Meet my little herd 

1st pic Rosie... Look at her coat... Didn't realize it was copper deficiency.

2nd pic ......my kinder does, from left Patti and Peppermint... any guesses who's going to be mom soon

3rd pic.... my Nubian/Lamancha girls from left to right Daisie and Rosie... any guess who's going to be mom soon? Also check out Rosie's coat... The copper bolus is a miracle Still working out hoof issues, but we are getting there

4th pic one of my wether oberhasli's Peanut, 5th pic, Peanuts partner in crime Linus

6th pic Smith and Wesson.... Smith being the all white one and apparently more photogenic

My bucks... Snoopy the kinder and Charlie Brown is the oberhasli buckling who is now discovering himself....


----------



## KW Farms (Jun 21, 2008)

Super cute! I love the faces!

By the way...moved your thread to the photogenic section...you'll get more views there.


----------



## AmyBoogie (May 20, 2013)

What a cute herd!
Smith is very cute with his little photogenic face in the camera.


----------



## NyGoatMom (Jan 26, 2013)

Janeen.....great job on copper bolusing...what a difference  Very nice goats!


----------



## sweetgoats (Oct 18, 2007)

Good looking goats, and great pasture for them.


----------



## ksalvagno (Oct 6, 2009)

Very nice herd!


----------



## janeen128 (Dec 31, 2012)

KW Farms said:


> Super cute! I love the faces!
> 
> By the way...moved your thread to the photogenic section...you'll get more views there.

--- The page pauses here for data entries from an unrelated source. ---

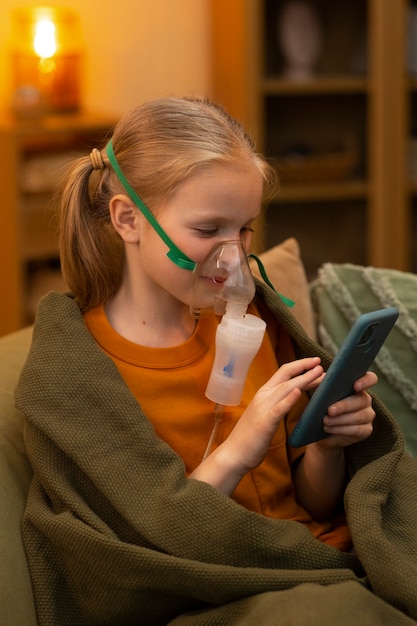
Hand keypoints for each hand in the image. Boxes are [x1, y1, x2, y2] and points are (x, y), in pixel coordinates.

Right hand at [224, 357, 323, 473]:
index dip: (300, 366)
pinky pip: (279, 408)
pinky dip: (289, 399)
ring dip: (304, 379)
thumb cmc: (250, 437)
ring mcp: (263, 408)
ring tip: (319, 373)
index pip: (283, 373)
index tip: (315, 363)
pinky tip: (299, 392)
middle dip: (305, 367)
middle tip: (321, 362)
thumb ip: (277, 404)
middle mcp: (263, 396)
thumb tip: (294, 396)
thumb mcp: (265, 415)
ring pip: (286, 388)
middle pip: (286, 375)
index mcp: (264, 394)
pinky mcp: (265, 422)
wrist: (233, 454)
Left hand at [318, 371, 377, 448]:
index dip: (366, 381)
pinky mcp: (366, 430)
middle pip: (361, 400)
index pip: (370, 379)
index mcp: (357, 386)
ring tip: (326, 421)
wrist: (321, 428)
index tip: (355, 386)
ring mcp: (368, 415)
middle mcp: (365, 399)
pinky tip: (329, 428)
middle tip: (330, 410)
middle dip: (344, 406)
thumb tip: (321, 374)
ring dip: (340, 419)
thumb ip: (324, 383)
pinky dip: (341, 430)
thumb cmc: (322, 405)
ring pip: (359, 416)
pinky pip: (357, 430)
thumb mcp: (321, 393)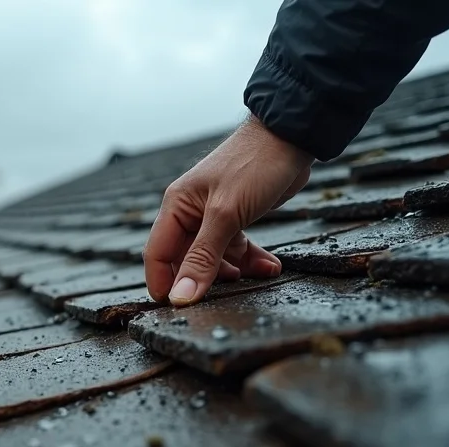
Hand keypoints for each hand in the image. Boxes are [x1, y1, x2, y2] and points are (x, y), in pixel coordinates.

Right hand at [143, 114, 313, 306]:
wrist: (292, 135)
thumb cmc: (254, 165)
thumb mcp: (225, 216)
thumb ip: (203, 258)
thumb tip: (180, 297)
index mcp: (176, 207)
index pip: (156, 255)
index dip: (164, 284)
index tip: (178, 310)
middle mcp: (190, 212)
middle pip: (185, 259)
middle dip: (203, 279)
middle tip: (222, 299)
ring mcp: (214, 215)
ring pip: (214, 256)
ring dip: (233, 271)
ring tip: (253, 277)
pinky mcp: (237, 216)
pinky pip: (236, 247)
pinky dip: (251, 259)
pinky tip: (270, 267)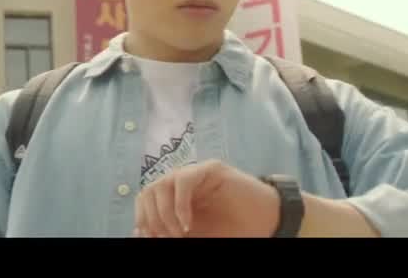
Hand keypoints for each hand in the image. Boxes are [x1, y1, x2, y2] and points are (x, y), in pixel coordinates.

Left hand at [133, 159, 279, 237]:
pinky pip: (182, 180)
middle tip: (168, 237)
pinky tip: (186, 224)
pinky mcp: (210, 169)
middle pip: (148, 191)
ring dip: (164, 213)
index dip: (143, 219)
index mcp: (174, 197)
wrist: (268, 222)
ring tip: (180, 233)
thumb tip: (138, 232)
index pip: (145, 199)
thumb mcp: (197, 235)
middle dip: (152, 218)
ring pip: (161, 184)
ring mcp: (195, 173)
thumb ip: (170, 232)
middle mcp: (181, 182)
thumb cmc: (234, 229)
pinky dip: (179, 204)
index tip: (150, 237)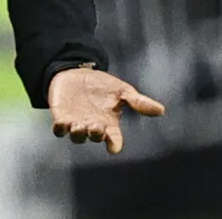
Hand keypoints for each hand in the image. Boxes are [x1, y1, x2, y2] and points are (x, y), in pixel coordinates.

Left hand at [48, 67, 164, 154]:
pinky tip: (62, 123)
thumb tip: (161, 110)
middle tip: (96, 126)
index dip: (114, 144)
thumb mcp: (122, 91)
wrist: (76, 74)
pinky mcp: (61, 118)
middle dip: (95, 134)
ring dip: (78, 133)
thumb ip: (139, 102)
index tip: (114, 148)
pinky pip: (59, 130)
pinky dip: (60, 129)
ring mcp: (76, 124)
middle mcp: (93, 127)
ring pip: (77, 137)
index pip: (114, 139)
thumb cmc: (102, 86)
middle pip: (94, 137)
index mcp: (109, 124)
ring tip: (79, 125)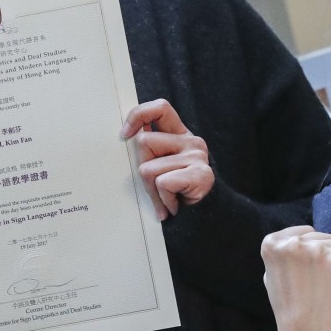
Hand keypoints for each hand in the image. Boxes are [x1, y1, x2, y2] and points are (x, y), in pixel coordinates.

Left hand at [121, 98, 212, 219]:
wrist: (205, 221)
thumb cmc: (178, 194)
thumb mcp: (162, 167)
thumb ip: (151, 150)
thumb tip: (125, 136)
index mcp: (181, 135)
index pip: (160, 108)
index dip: (138, 115)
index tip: (124, 135)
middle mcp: (192, 142)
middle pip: (144, 142)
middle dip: (142, 168)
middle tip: (158, 186)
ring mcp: (198, 158)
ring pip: (148, 168)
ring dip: (152, 191)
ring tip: (168, 198)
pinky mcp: (201, 175)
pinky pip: (162, 183)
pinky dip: (163, 200)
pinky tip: (175, 204)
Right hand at [261, 226, 330, 330]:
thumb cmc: (290, 308)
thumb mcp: (271, 275)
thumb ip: (283, 253)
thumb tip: (299, 238)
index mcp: (273, 244)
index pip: (305, 232)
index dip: (309, 253)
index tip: (303, 273)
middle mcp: (295, 244)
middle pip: (324, 238)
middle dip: (325, 257)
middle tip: (317, 284)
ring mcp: (321, 252)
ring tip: (328, 288)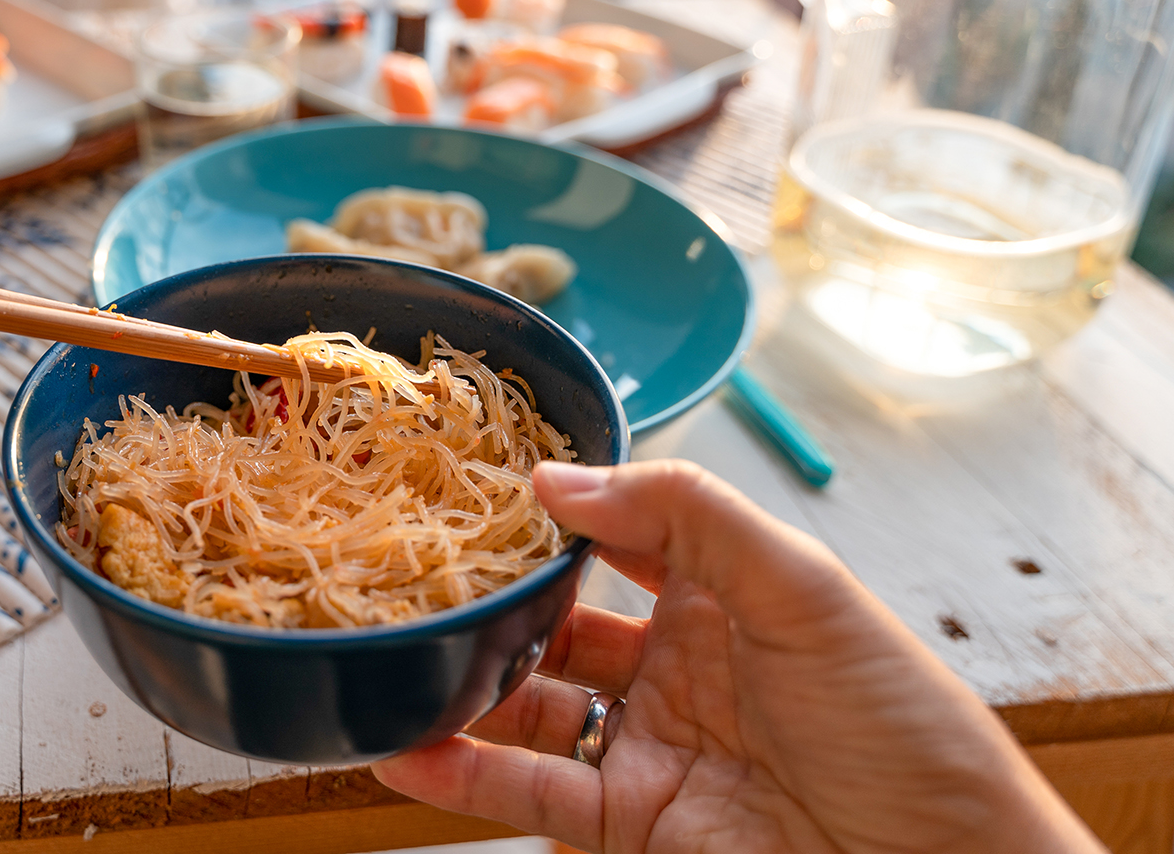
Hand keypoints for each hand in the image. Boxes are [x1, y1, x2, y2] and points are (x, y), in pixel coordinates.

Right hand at [374, 460, 1104, 852]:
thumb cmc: (901, 726)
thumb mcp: (805, 588)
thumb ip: (688, 517)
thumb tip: (564, 478)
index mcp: (726, 593)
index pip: (620, 535)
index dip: (555, 512)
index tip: (478, 487)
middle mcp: (678, 663)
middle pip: (560, 622)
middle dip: (492, 601)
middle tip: (413, 575)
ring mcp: (650, 745)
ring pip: (533, 707)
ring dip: (464, 689)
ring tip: (395, 659)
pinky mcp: (632, 824)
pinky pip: (532, 793)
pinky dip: (465, 779)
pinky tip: (406, 751)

Thanks for moving it.... There are so many sections, I for some reason missed the photogenic section completely


----------



## toth boer goats (Jul 20, 2008)

Aww, cute


----------



## sophieroxy (May 9, 2013)

How cute they are!!! I want more, I only have two! I need a clan too!


----------



## janeen128 (Dec 31, 2012)

Thanks everyone!! I just found out that I might be getting 2 3year old Nubian does..., then I might be housing (temporary arrangement) a 2 year old boar. My friend is up for the idea to have her bred here and then I get to keep one of the kids.... So should I do a boar/kinder cross or boar/oberhasli cross? I tried to look up pics for both, but didn't find anything. All of this will happen of course with negative test results... With the 2 Nubian girls I might try one with the oberhasli and one with the kinder buck... Yikes after all this I might need a bigger barn...LOL


----------



## nchen7 (Feb 25, 2013)

so cute!! look at the difference copper makes!!!


----------



## IrishRoots (Jan 7, 2013)

So cute!!


----------